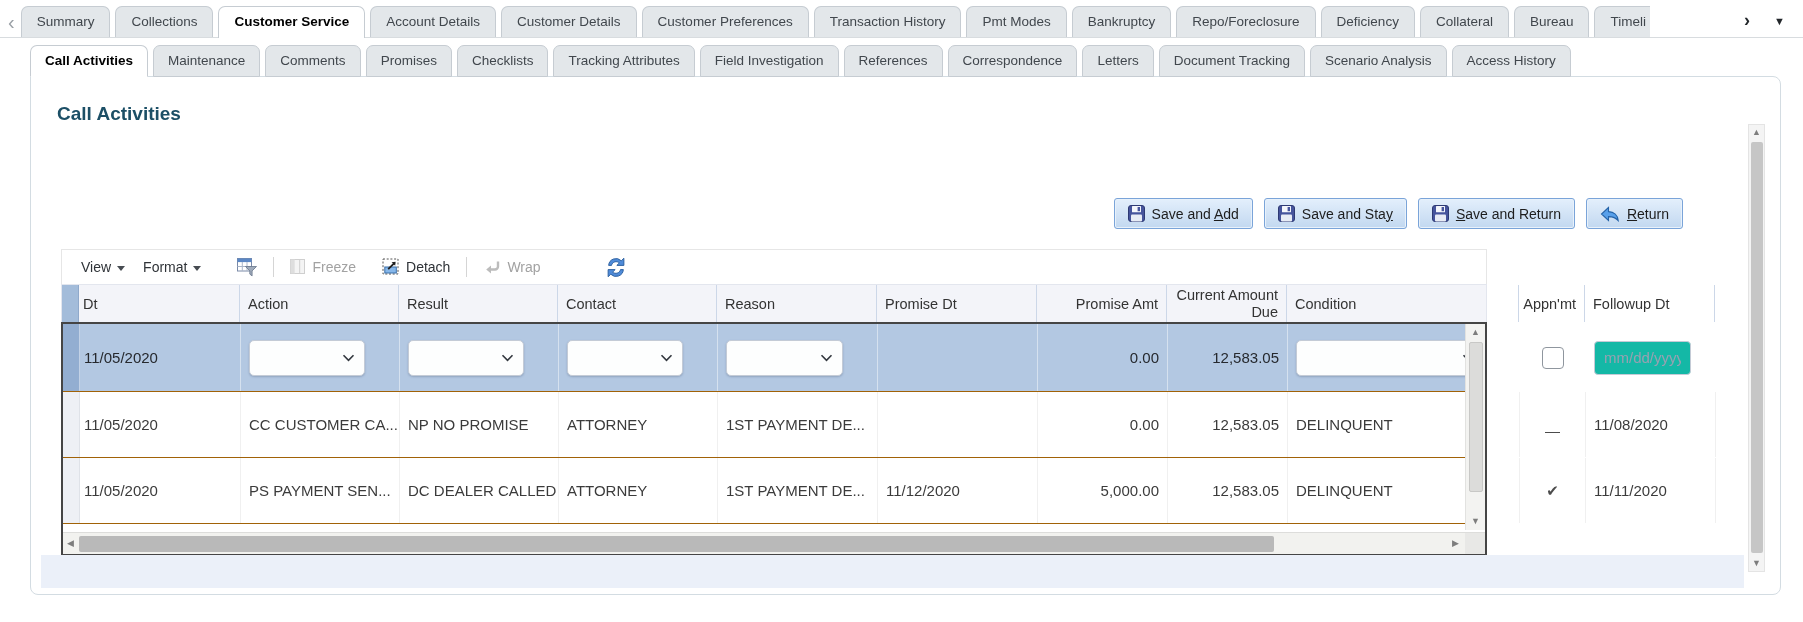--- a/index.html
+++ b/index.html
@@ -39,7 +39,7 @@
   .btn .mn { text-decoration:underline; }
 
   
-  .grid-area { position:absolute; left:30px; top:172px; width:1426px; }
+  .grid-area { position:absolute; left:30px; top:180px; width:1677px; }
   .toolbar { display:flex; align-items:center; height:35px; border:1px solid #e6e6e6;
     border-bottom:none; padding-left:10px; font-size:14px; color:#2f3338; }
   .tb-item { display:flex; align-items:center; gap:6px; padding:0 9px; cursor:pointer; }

◆ Your instructions
What's needed is every record restated exactly, pictures excluded.

◆ Result
--- a/index.html
+++ b/index.html
@@ -39,7 +39,7 @@
   .btn .mn { text-decoration:underline; }
 
   
-  .grid-area { position:absolute; left:30px; top:172px; width:1426px; }
+  .grid-area { position:absolute; left:30px; top:180px; width:1677px; }
   .toolbar { display:flex; align-items:center; height:35px; border:1px solid #e6e6e6;
     border-bottom:none; padding-left:10px; font-size:14px; color:#2f3338; }
   .tb-item { display:flex; align-items:center; gap:6px; padding:0 9px; cursor:pointer; }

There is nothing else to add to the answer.